The Gameboy's two pulse channels produce a digital signal whose pulse width, frequency, amplitude, and decay can all be varied among discrete values within a range. Usually, a Gameboy game will read notes from a table and, at the beginning of each note, set these parameters accordingly. Decay happens automatically, so no unnecessary CPU time is wasted. Programmers can set a note once, then continue calculating necessary graphics and game logic until a new note needs to be played.

Using the pulse channels in this way is CPU efficient, but risks sounding same-y. There's only so much you can do with four parameters. Chiptunes (and good game soundtracks) use effects like pitch bends, vibrato, and arpeggios to spice up their use of the pulse channel. The Gameboy doesn't have hardware support for these effects, so they have to be implemented in software. As the notes play, the CPU will occasionally be interrupted to fiddle with parameters according to the effects desired. This puts the CPU in a more active role in audio, as it will need to modify the underlying hardware channel parameters in realtime.

Misusing long pulses

Our mechanism for PU1 and PU2 channelhacking is similar to these sorts of effects in that it relies on the CPU to fiddle with note parameters while the note is still playing. The trick is to set up each pulse channel so it's outputting a high value for as long as possible, then reset the PWM position before it has the chance to transition from high to low. The amplitude can then be varied at a very high speed to create waves that are more complex than a pulse.

To do this, we first set the pulse channels to the lowest frequency and highest duty cycle available. This maximizes the time we have before the signal is pulled low again. During this time, code running in an interrupt is incrementing a value in memory (it's actually self-modifying) according to the frequency we want to produce. We can set up many such incrementers, but two is a good compromise number, giving us a total of four software wave channels: two for each of the two pulse channels. On each audio sample, each incrementer is used to index into a sine wave table. All the software channels for each hardware channel are then summed and the result is written to the amplitude of each channel.

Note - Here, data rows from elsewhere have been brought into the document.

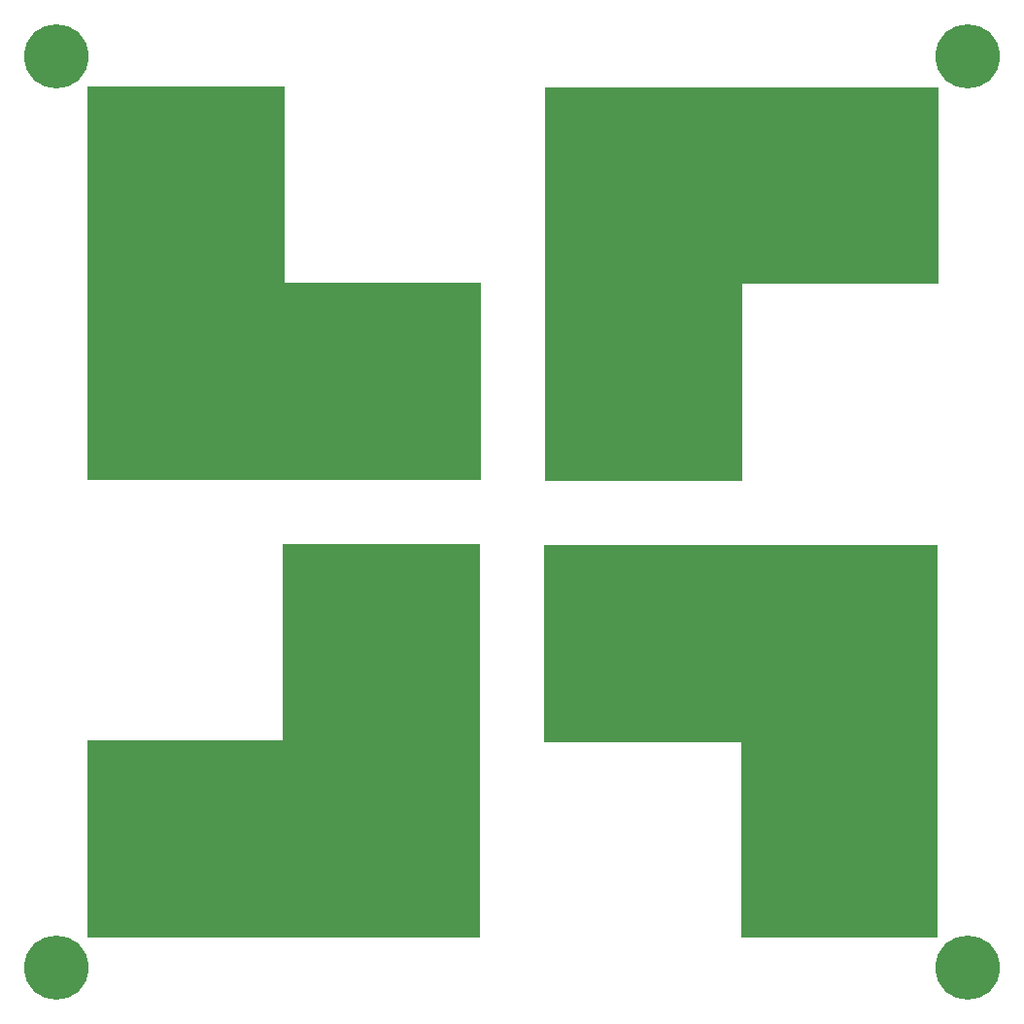
<source format=gtl>
%MOIN*%
%OFA0B0*%
%FSLAX46Y46*%
%IPPOS*%
%LPD*%
%ADD10C,0.00039370078740157485*%
%ADD11C,0.22047244094488189*%
%ADD22C,0.00039370078740157485*%
%ADD23C,0.22047244094488189*%
%ADD24C,0.00039370078740157485*%
%ADD25C,0.22047244094488189*%
%ADD26C,0.00039370078740157485*%
%ADD27C,0.22047244094488189*%
D10*
G36*
X0000847964Y0003427280D02*
G01*
X0001183839Y0003427268D01*
X0001183839Y0002755541D01*
X0001520889Y0002755529D01*
X0001857939Y0002755517D01*
X0001857939Y0002081414D01*
X0000512077Y0002081427D01*
X0000512084Y0002754360D01*
X0000512090Y0003427293D01*
X0000847964Y0003427280D01*
G37*
X0000847964Y0003427280D02*
X0001183839Y0003427268D01*
X0001183839Y0002755541D01*
X0001520889Y0002755529D01*
X0001857939Y0002755517D01*
X0001857939Y0002081414D01*
X0000512077Y0002081427D01*
X0000512084Y0002754360D01*
X0000512090Y0003427293D01*
X0000847964Y0003427280D01*
D11*
X0000404839Y0003532168D03*
G04 next file*
G04 #@! TF.GenerationSoftware,KiCad,Pcbnew,(5.1.5)-3*
G04 #@! TF.CreationDate,2019-12-21T12:13:30-08:00*
G04 #@! TF.ProjectId,mole-diamond-keychain,6d6f6c65-2d64-4696-916d-6f6e642d6b65,A*
G04 #@! TF.SameCoordinates,Original*
G04 #@! TF.FileFunction,Copper,L1,Top*
G04 #@! TF.FilePolarity,Positive*
G04 Gerber Fmt 4.6, Leading zero omitted, Abs format (unit mm)*
G04 Created by KiCad (PCBNEW (5.1.5)-3) date 2019-12-21 12:13:30*
G04 APERTURE LIST*
G04 APERTURE END LIST*
D22*
G36*
X0000509726Y0000847964D02*
G01*
X0000509739Y0001183839D01*
X0001181466Y0001183839D01*
X0001181478Y0001520889D01*
X0001181490Y0001857939D01*
X0001855593Y0001857939D01*
X0001855580Y0000512077D01*
X0001182647Y0000512084D01*
X0000509714Y0000512090D01*
X0000509726Y0000847964D01*
G37*
X0000509726Y0000847964D02*
X0000509739Y0001183839D01*
X0001181466Y0001183839D01*
X0001181478Y0001520889D01*
X0001181490Y0001857939D01*
X0001855593Y0001857939D01*
X0001855580Y0000512077D01*
X0001182647Y0000512084D01*
X0000509714Y0000512090D01*
X0000509726Y0000847964D01*
D23*
X0000404839Y0000404839D03*
G04 next file*
G04 #@! TF.GenerationSoftware,KiCad,Pcbnew,(5.1.5)-3*
G04 #@! TF.CreationDate,2019-12-21T12:13:30-08:00*
G04 #@! TF.ProjectId,mole-diamond-keychain,6d6f6c65-2d64-4696-916d-6f6e642d6b65,A*
G04 #@! TF.SameCoordinates,Original*
G04 #@! TF.FileFunction,Copper,L1,Top*
G04 #@! TF.FilePolarity,Positive*
G04 Gerber Fmt 4.6, Leading zero omitted, Abs format (unit mm)*
G04 Created by KiCad (PCBNEW (5.1.5)-3) date 2019-12-21 12:13:30*
G04 APERTURE LIST*
G04 APERTURE END LIST*
D24*
G36*
X0003089042Y0000509726D02*
G01*
X0002753168Y0000509739D01*
X0002753168Y0001181466D01*
X0002416118Y0001181478D01*
X0002079068Y0001181490D01*
X0002079068Y0001855593D01*
X0003424929Y0001855580D01*
X0003424923Y0001182647D01*
X0003424917Y0000509714D01*
X0003089042Y0000509726D01*
G37*
X0003089042Y0000509726D02*
X0002753168Y0000509739D01*
X0002753168Y0001181466D01*
X0002416118Y0001181478D01*
X0002079068Y0001181490D01*
X0002079068Y0001855593D01*
X0003424929Y0001855580D01*
X0003424923Y0001182647D01*
X0003424917Y0000509714D01*
X0003089042Y0000509726D01*
D25*
X0003532168Y0000404839D03*
G04 next file*
G04 #@! TF.GenerationSoftware,KiCad,Pcbnew,(5.1.5)-3*
G04 #@! TF.CreationDate,2019-12-21T12:13:30-08:00*
G04 #@! TF.ProjectId,mole-diamond-keychain,6d6f6c65-2d64-4696-916d-6f6e642d6b65,A*
G04 #@! TF.SameCoordinates,Original*
G04 #@! TF.FileFunction,Copper,L1,Top*
G04 #@! TF.FilePolarity,Positive*
G04 Gerber Fmt 4.6, Leading zero omitted, Abs format (unit mm)*
G04 Created by KiCad (PCBNEW (5.1.5)-3) date 2019-12-21 12:13:30*
G04 APERTURE LIST*
G04 APERTURE END LIST*
D26*
G36*
X0003427280Y0003089042D02*
G01*
X0003427268Y0002753168D01*
X0002755541Y0002753168D01*
X0002755529Y0002416118D01*
X0002755517Y0002079068D01*
X0002081414Y0002079068D01*
X0002081427Y0003424929D01*
X0002754360Y0003424923D01*
X0003427293Y0003424917D01*
X0003427280Y0003089042D01*
G37*
X0003427280Y0003089042D02*
X0003427268Y0002753168D01*
X0002755541Y0002753168D01*
X0002755529Y0002416118D01*
X0002755517Y0002079068D01*
X0002081414Y0002079068D01*
X0002081427Y0003424929D01*
X0002754360Y0003424923D01*
X0003427293Y0003424917D01*
X0003427280Y0003089042D01*
D27*
X0003532168Y0003532168D03*
M02*
</source>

Nothing is without consequence. By splitting the channel, we go from 15 possible amplitudes (excluding zero, which silences output) to a measly 7, since we have to be able to add the results without overflowing. This means the sine waves we produce when we combine channels are half the quality of a single software sine channel, i.e. the wave is discretized into fewer little stair-step voltage levels.

A sine wave discretized into seven amplitude levels
We only get 7 discrete amplitude levels per channel, as opposed to the 15 available levels we'd get if we didn't combine two waves together.

In summary, we've managed to split each of the two pulse waves in two. By keeping track of wave position in two "soft" channels, looking amplitude values up in a table, and summing the results, we can use simple waves to generate much more complex waves on a single channel.


You can hear this synthesis engine at work. PU1 is panned center, PU2 left, WAV right, and NOI center as well. You'll first hear one voice playing on PU1, then another voice will come in, also on PU1. PU2 will come in with the first drum hit, then the WAV channel after that. 6 total channels, playing simultaneously.

WAV dead ends

I had also investigated a different mechanism of splitting the WAV channel onto two discrete channels. You may have seen the videos about the so-called ghost channel, a technique for modifying wave data in LSDj to sound like a bass note and a much higher note are playing simultaneously by composing around the limitation that the higher note must be a harmonic of the lower one, so as to fit in the same amount of space in the wave sample. Through other clever composition tricks, like playing each note independently every so often, it can be a convincing technique, but it's ultimately limited by the relationship required between the notes being played.

I had hoped to split the WAV channel by pre-calculating a wave buffer full of samples composed of several software waves summed, then recalculating and swapping out the wave buffer just as the cursor reaches the end. There are three problems with this:

After barking up that tree for some time, we abandoned this technique in favor of the pulse splitting idea.

This has been an incredible learning experience for me. We've accomplished something on this platform that wasn't possible a month ago. Thanks again to utz and nitro2k01 for their blood/sweat/tears and excellent advice, respectively.